§ Directions for this task
Please transcribe every entry below exactly, without including the pictures.

*** Opening Source information ***

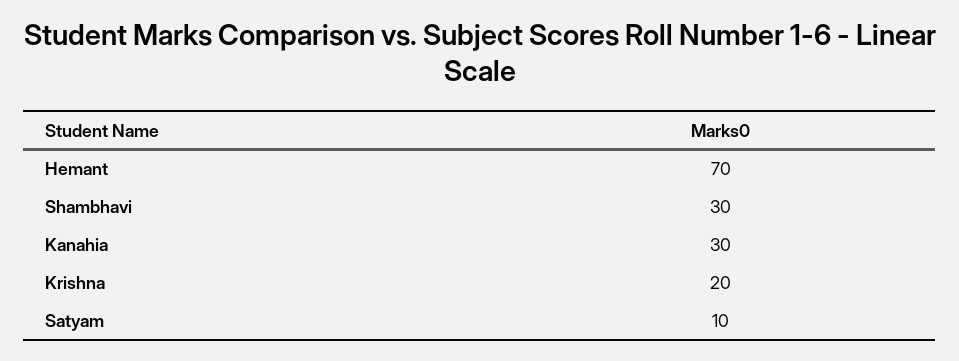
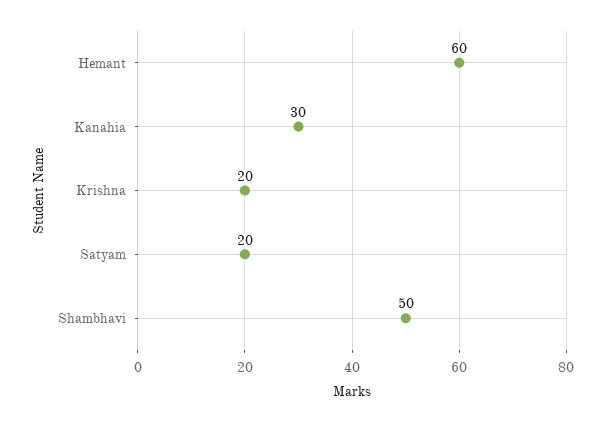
  {
-   "Hemant": 70,
+   "Hemant": 60,
-   "Shambhavi": 30,
+   "Shambhavi": 50,
    "Kanahia": 30,
    "Krishna": 20,
-   "Satyam": 10
+   "Satyam": 20
  }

*** Closing Source information ***

§ Output of the exercise
  {
-   "Hemant": 70,
+   "Hemant": 60,
-   "Shambhavi": 30,
+   "Shambhavi": 50,
    "Kanahia": 30,
    "Krishna": 20,
-   "Satyam": 10
+   "Satyam": 20
  }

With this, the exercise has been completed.